• EXTRACTO DE ORIGEN:
^^^^^^^^

Hola, a mi me da un retardo de 11 segundos. En cuanto a la detección de CC lo que hago es colocar en la entrada de señal de la plaqueta los 16v que salen de mi transformador de 12vca pero no hace nada, se prueba así?


----------



## Cacho

carlos correa dijo:


> hice este proyecto y no me funciona, lo estoy alimentando con 15-0-15...


Primer problema: No se alimenta con fuente partida. Sólo lleva una entrada de 12V de alterna.


carlos correa dijo:


> ...no utilice los 1n4007 sino que coloque 1n 4004 pero creo que es lo mismo la diferencia està en el amperaje...


La diferencia está en la tensión máxima que pueden manejar, no en la corriente. Como sea, no hay problemas con ese reemplazo.


carlos correa dijo:


> ...tengo duda si esos condensadores son microFaradio o nano Faradio en el esquema no esta claro...


En el esquema está clarísimo. Releelo.
En el layout no se ve muy bien, pero por la forma ya se ve que son electrolíticos.


carlos correa dijo:


> ...veo que hay una sola salida cuando el esquema habla  de dos parlantes, a no ser que esa unica salida se convierta en dos.


Nop. Releé el tema, que Crimson también habló del asunto.

^^^^^^^^

• MATERIAL PROPORCIONADO:
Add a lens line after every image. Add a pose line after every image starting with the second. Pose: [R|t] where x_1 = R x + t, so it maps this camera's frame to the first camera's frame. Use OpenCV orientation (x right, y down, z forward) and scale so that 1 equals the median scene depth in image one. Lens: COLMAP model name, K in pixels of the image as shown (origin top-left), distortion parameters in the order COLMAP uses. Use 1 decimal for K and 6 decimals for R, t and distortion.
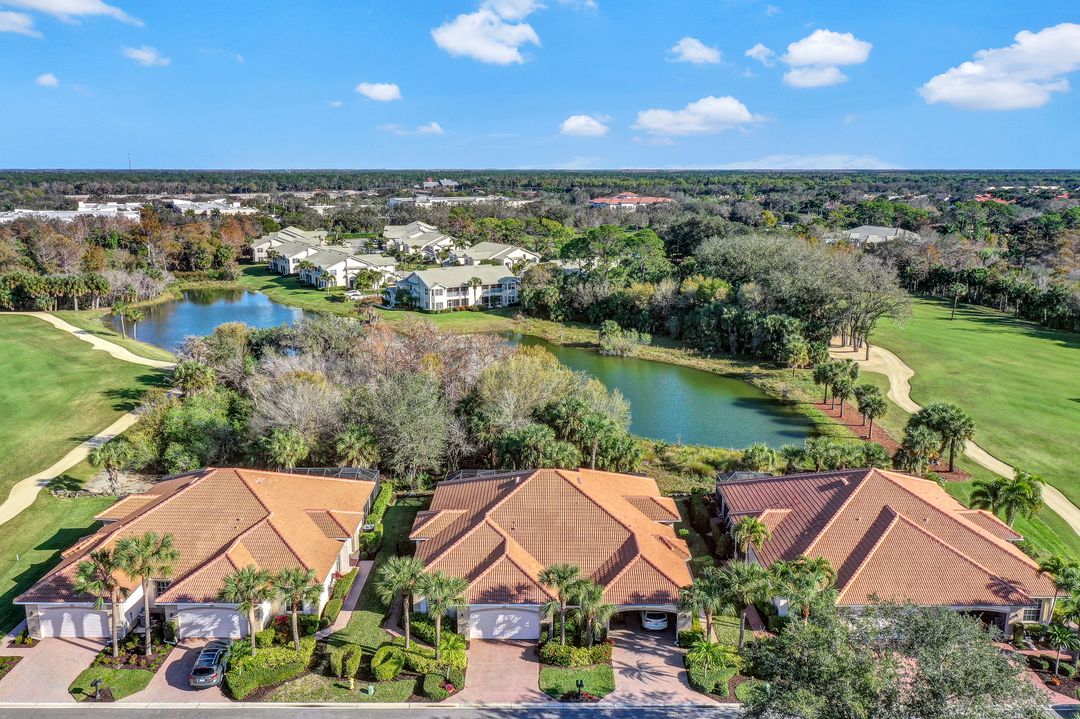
lens RADIAL K [[869.4, 0, 555.5], [0, 869.4, 359.3], [0, 0, 1]] dist [0.005213, 0.006672]
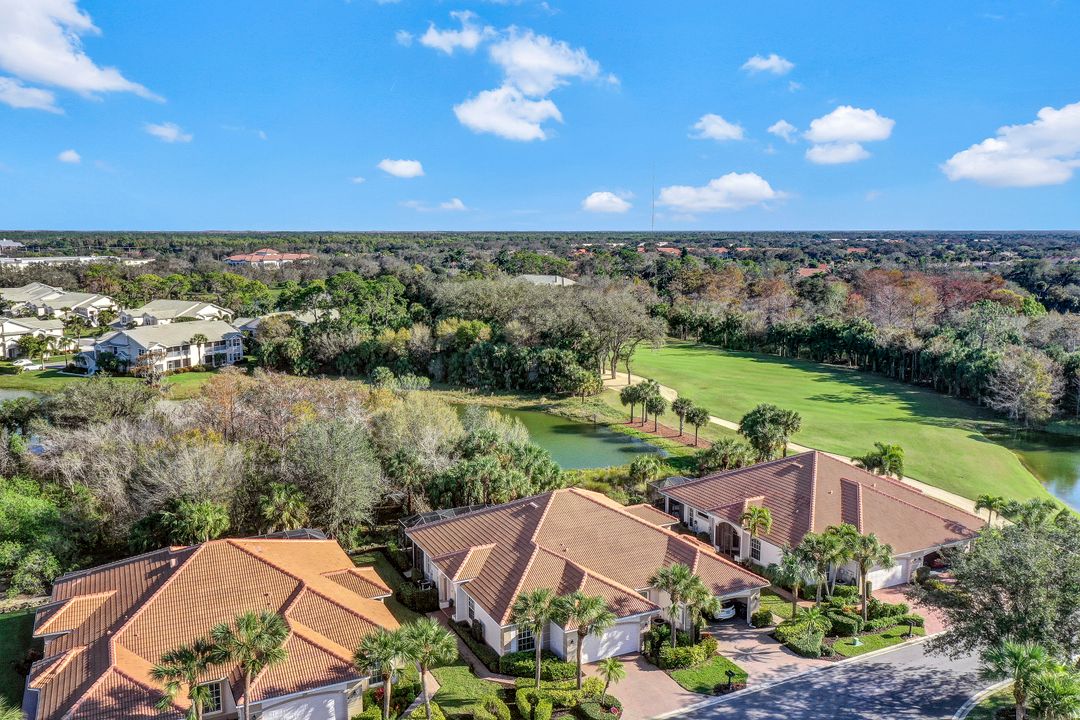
lens RADIAL K [[869.4, 0, 555.5], [0, 869.4, 359.8], [0, 0, 1]] dist [0.005213, 0.006672]
pose [[0.890968, -0.066264, 0.449204, -0.177434], [0.097288, 0.994178, -0.046309, 0.009714], [-0.443520, 0.084962, 0.892228, 0.043184]]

^^^^^^^^

• ENUNCIADO:
Reproduce íntegro y sin cambios el extracto del foro sobre el montaje del circuito. Este material procede de una fuente distinta a la del extracto.

• RESPUESTA:
Hola, a mi me da un retardo de 11 segundos. En cuanto a la detección de CC lo que hago es colocar en la entrada de señal de la plaqueta los 16v que salen de mi transformador de 12vca pero no hace nada, se prueba así?


----------



## Cacho

carlos correa dijo:


> hice este proyecto y no me funciona, lo estoy alimentando con 15-0-15...


Primer problema: No se alimenta con fuente partida. Sólo lleva una entrada de 12V de alterna.


carlos correa dijo:


> ...no utilice los 1n4007 sino que coloque 1n 4004 pero creo que es lo mismo la diferencia està en el amperaje...


La diferencia está en la tensión máxima que pueden manejar, no en la corriente. Como sea, no hay problemas con ese reemplazo.


carlos correa dijo:


> ...tengo duda si esos condensadores son microFaradio o nano Faradio en el esquema no esta claro...


En el esquema está clarísimo. Releelo.
En el layout no se ve muy bien, pero por la forma ya se ve que son electrolíticos.


carlos correa dijo:


> ...veo que hay una sola salida cuando el esquema habla  de dos parlantes, a no ser que esa unica salida se convierta en dos.


Nop. Releé el tema, que Crimson también habló del asunto.